Television legend Bob Newhart has nothing but enthusiasm for and fond memories of playing Papa Elf to Will Ferrell’s starry-eyed Buddy in “Elf.”
The modern holiday classic, released in 2003, turned 20 years old on Tuesday.
“Without question, the part of Papa Elf outranks, by far, any role I may have ever played,” Newhart, 94, shared in an email interview with CNN for the occasion.
That proclamation is no small thing coming from the actor, who enjoyed the lead part in two now-iconic, long-running television sitcoms in the ’60s and ’80s, namely “The Bob Newhart Show” and “Newhart,” respectively.
Newhart knew that “Elf” was going to enter the pantheon of timeless and beloved holiday classics virtually from the first read of the script.

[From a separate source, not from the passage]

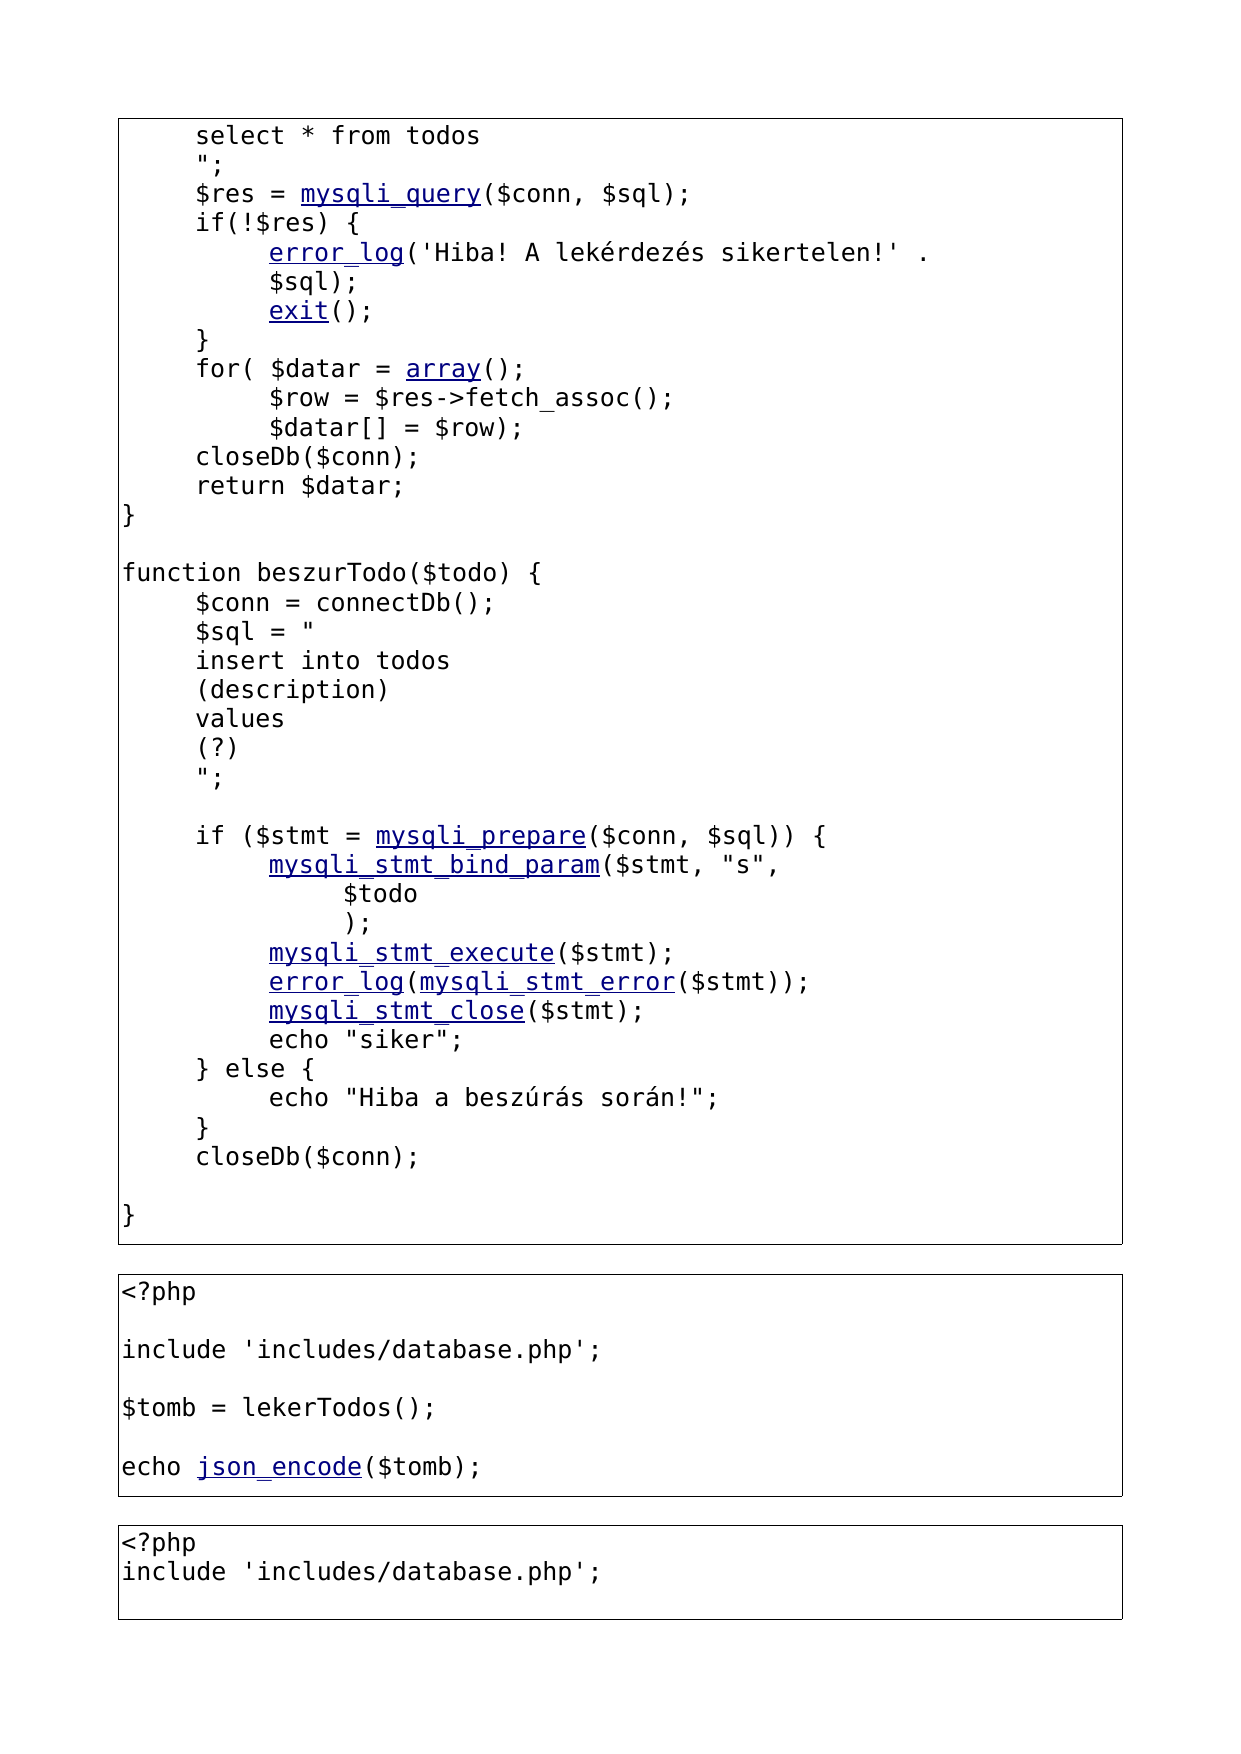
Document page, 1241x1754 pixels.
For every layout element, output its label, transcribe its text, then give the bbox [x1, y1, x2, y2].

table_header <?php include 'includes/database.php'; $tomb = lekerTodos(); echo json_encode($tomb); [119, 1275, 1122, 1496]
table_header <?php include 'includes/database.php'; [119, 1526, 1122, 1619]
table_header select * from todos "; $res = mysqli_query($conn, $sql); if(!$res) { error_log('Hiba! A lekérdezés sikertelen!' . $sql); exit(); } for( $datar = array(); $row = $res->fetch_assoc(); $datar[] = $row); closeDb($conn); return $datar; } function beszurTodo($todo) { $conn = connectDb(); $sql = " insert into todos (description) values (?) "; if ($stmt = mysqli_prepare($conn, $sql)) { mysqli_stmt_bind_param($stmt, "s", $todo ); mysqli_stmt_execute($stmt); error_log(mysqli_stmt_error($stmt)); mysqli_stmt_close($stmt); echo "siker"; } else { echo "Hiba a beszúrás során!"; } closeDb($conn); } [119, 119, 1122, 1244]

“My agent sent me the script and I fell in love with it,” he said, later adding that he told his wife that the movie was “going to be another ‘Miracle on 34th Street,’ where people watch it every year.”

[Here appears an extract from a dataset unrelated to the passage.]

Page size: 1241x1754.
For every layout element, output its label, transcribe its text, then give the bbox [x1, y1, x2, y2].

The comparison is apt. “Elf” is among the select few beloved Christmas movies set (mostly) in New York City (others include “Home Alone 2: Lost in New York” and “Scrooged” ), as Ferrell’s Buddy the Elf travels from the North Pole where he was raised by Newhart’s Papa Elf to the Big Apple to meet his real father, a curmudgeonly business executive played by the late James Caan.
Newhart also explained how although he and Ferrell had great fun while shooting and “would always break each other up,” the pair actually “very seldom made eye contact” on set due to the filming techniques the filmmakers used to make the pair look different in size.
The method, known as the Darby O’Gill technique or forced perspective –- which has also been used in movies like “The Lord of the Rings” trilogy -– involves placing actors far apart to make one look smaller or bigger, but angled in front of the camera to make them look closer together.
“For example, in the scene where Will and I were riding the tricycle, Will sat in the front, while I sat 10 feet behind him,” Newhart recounted. “They had an actor directly behind Will who was hidden, but his hands on Will’s shoulders. This made it look like I was Elf sized.”
For Newhart, as for many of us, “Elf” stands in a class by itself.
“In my opinion, there has not been anything like it in the interim,” he said.
“People wanted to believe in it. … People need that charming, wonderful thing about the Christmas spirit and its way of powering the sleigh,” he added.